Thursday, 29 April 2021

12m opens to VK, YB

12m is always a fascinating band.  It's been unusually dead, even for solar minimum, over the past few weeks.

But today, things changed.

VK6XI was coming through fairly weakly, and propagation was very patchy.  But we did manage a QSO during a very brief, stronger moment, though I had to push about 45W through the 3-ele to be heard, giving an ERP, ground reflections included, of several hundred Watts.


 

A bit later, YB0COU came in at varying, but sometimes very strong levels.  That QSO was a little easier to achieve.  As is often the case on 12m, and without anyone spotting him on the cluster, nobody was then coming back to YB0COU.
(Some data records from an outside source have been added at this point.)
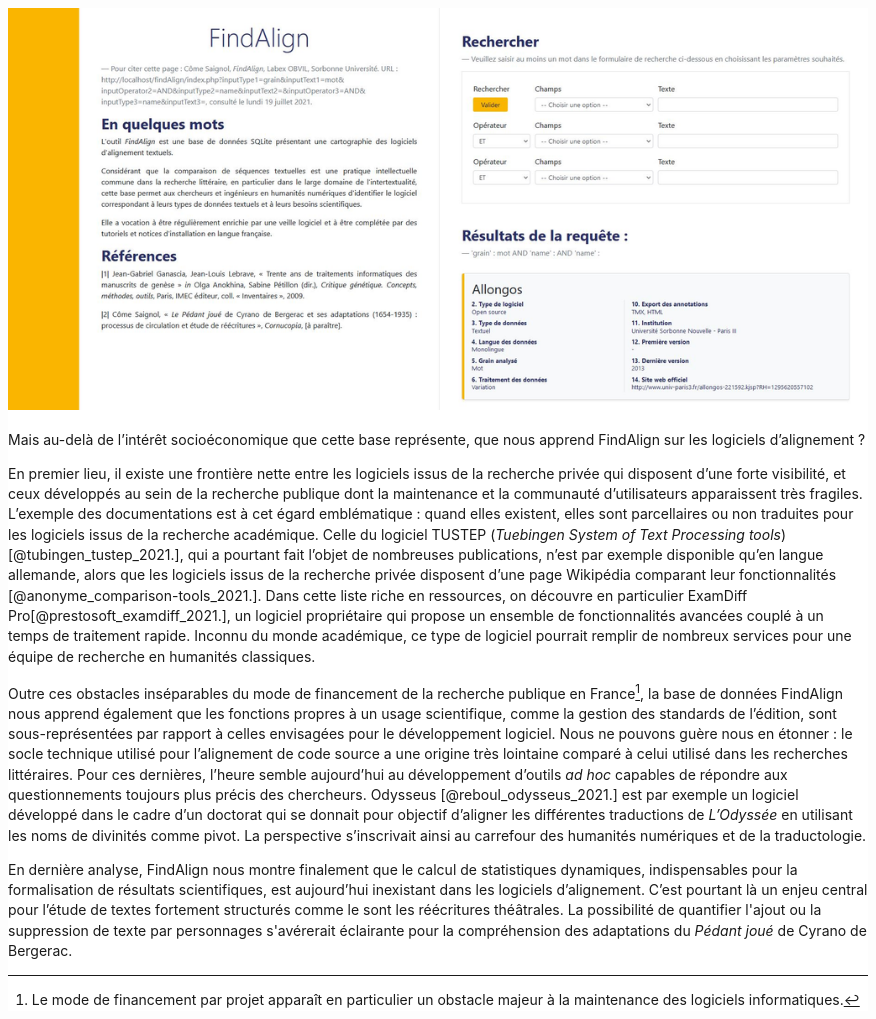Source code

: ![Exemple de requête dans FindAlign](media\2021-07-13_findAlign.jpg)


Mais au-delà de l’intérêt socioéconomique que cette base représente, que nous apprend FindAlign sur les logiciels d’alignement ?

En premier lieu, il existe une frontière nette entre les logiciels issus de la recherche privée qui disposent d’une forte visibilité, et ceux développés au sein de la recherche publique dont la maintenance et la communauté d’utilisateurs apparaissent très fragiles. L’exemple des documentations est à cet égard emblématique : quand elles existent, elles sont parcellaires ou non traduites pour les logiciels issus de la recherche académique. Celle du logiciel TUSTEP (*Tuebingen System of Text Processing tools*)[@tubingen_tustep_2021.], qui a pourtant fait l’objet de nombreuses publications, n’est par exemple disponible qu’en langue allemande, alors que les logiciels issus de la recherche privée disposent d’une page Wikipédia comparant leur fonctionnalités [@anonyme_comparison-tools_2021.]. Dans cette liste riche en ressources, on découvre en particulier ExamDiff Pro[@prestosoft_examdiff_2021.], un logiciel propriétaire qui propose un ensemble de fonctionnalités avancées couplé à un temps de traitement rapide. Inconnu du monde académique, ce type de logiciel pourrait remplir de nombreux services pour une équipe de recherche en humanités classiques.

Outre ces obstacles inséparables du mode de financement de la recherche publique en France[^23], la base de données FindAlign nous apprend également que les fonctions propres à un usage scientifique, comme la gestion des standards de l’édition, sont sous-représentées par rapport à celles envisagées pour le développement logiciel. Nous ne pouvons guère nous en étonner : le socle technique utilisé pour l’alignement de code source a une origine très lointaine comparé à celui utilisé dans les recherches littéraires. Pour ces dernières, l’heure semble aujourd’hui au développement d’outils *ad hoc* capables de répondre aux questionnements toujours plus précis des chercheurs. Odysseus [@reboul_odysseus_2021.] est par exemple un logiciel développé dans le cadre d’un doctorat qui se donnait pour objectif d’aligner les différentes traductions de *L’Odyssée* en utilisant les noms de divinités comme pivot. La perspective s’inscrivait ainsi au carrefour des humanités numériques et de la traductologie.

En dernière analyse, FindAlign nous montre finalement que le calcul de statistiques dynamiques, indispensables pour la formalisation de résultats scientifiques, est aujourd’hui inexistant dans les logiciels d’alignement. C’est pourtant là un enjeu central pour l’étude de textes fortement structurés comme le sont les réécritures théâtrales. La possibilité de quantifier l'ajout ou la suppression de texte par personnages s'avérerait éclairante pour la compréhension des adaptations du *Pédant joué* de Cyrano de Bergerac.


[^4]: La TEI (_Text Encoding Initiative_) est une recommandation pour l’encodage de documents textuels créés en 1987. La dernière version (P5) voit le jour en 2007 et est utilisée dans de nombreux projets de recherche en humanités numériques.
[^16]: En informatique, le *passage à l’échelle* désigne communément la faculté d’un algorithme à pouvoir fonctionner suivant un changement de taille ou de volume conséquent dans les données entrées.
[^18]: Le nom MEDITE trouve ainsi son inspiration dans l'EDITE, la fameuse machine imaginée par Claude Shannon.
[^23]: Le mode de financement par projet apparaît en particulier un obstacle majeur à la maintenance des logiciels informatiques.
[^25]: Par opposition aux *big datas* dont l’appellation a pour origine les recherches en sciences des calculs des données et en intelligence artificielle, les *big corpus* renvoient davantage aux données textuelles constituées dans le cadre des humanités numériques. En ce sens, la notion invite davantage à considérer l’établissement des corpus en lien avec les pratiques d’éditions et d’organisation conceptuelle propres aux recherches littéraires.
[^27]: Depuis le regroupement des universités Paris-Sorbonne (Paris-IV) et Pierre-et-Marie-Curie (Paris-VI), le laboratoire Lip6 a intégré la Faculté des Sciences et de l’Ingénierie de l’université Sorbonne Université. Voir son site officiel : https://www.lip6.fr/.
[^29]: Slatkine est une maison d’édition établie à Genève et spécialisée dans les travaux en recherches littéraires, et plus particulièrement en Littérature française et en philologie. Leur catalogue est consultable à l’adresse suivante : https://www.slatkine.com/fr/homecategory/editions-slatkine.
[^31]: Le site officiel de l’ITEM présentant l’actualité du laboratoire et en particulier le calendrier des séminaires est accessible à l’adresse suivante : http://www.item.ens.fr/.
[^32]: L’étiquetage morpho-syntaxique désigne le processus associant les informations grammaticales (genre et nombre) à chaque terme d’un texte. De nombreux outils existent comme TreeTagger par exemple, voir [https://www.cis.uni-muenchen.de/~schmid/tools/TreeTagger/](https://www.cis.uni-muenchen.de/~schmid/tools/TreeTagger/).
[^33]: La base de données SQLite est en effet alimentée par classeur OpenDocument exporté au format CSV. C’est ensuite un script Python qui se charge de transférer les données brutes dans la base, il vérifie que chacune des valeurs transmises est conforme à la documentation.
[^34]: La perspective de compléter la base par des tutoriels et notices d'installation en langue française est par exemple un enjeu important  pour la suite de la recherche.
[^35]: Nous traduisons : « Une instruction, une ligne ».
[^36]: GNU désigne une famille de logiciels d’exploitation disponibles en libre accès. Ils se fondent sur le noyau Linux créé en 1991 par Linus Torvalds.
[^37]: En informatique, l'acronyme GUI renvoie à une interface graphique, c'est-à-dire un dispositif visuel permettant à l'être humain d’interagir avec une machine. Il est issu du terme anglais *Graphical User Interface* (= GUI).
[^38]: Dans le sens où elle suit les règles du théâtre classique telles qu'elles furent théorisées par des auteurs du XVII<sup>e</sup> siècle comme La Ménardière ou encore l'Abbé d'Aubignac.
[^39]: L'étude statistique détaillée de ce corpus fera l'objet d'une publication dédiée courant l'année 2022.
[^40]: SQLite est un système de gestion de base de données (SGBD) relationnelle accessible par le langage SQL. Sa particularité est de regrouper l'ensemble des données stockées dans la base au sein d'un unique fichier.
The last time I made a 12m VK QSO was as recent as March 12, and there were several in November and December 2020.  There is then a gap all the way back to March 18, 2020 for the next VK QSO.

Beaming VK and YB this morning.  Still pretty cool weather, if sunny.

A visit from our semi-resident Red-Legged Partridges

Without FT8, we would all still be stuck in the 1970s ideas, claiming 12m is dead, and won't be usable until near solar maximum.  But it's true that, today at least, you couldn't afford to blink or go to the toilet, because the signal would probably be gone!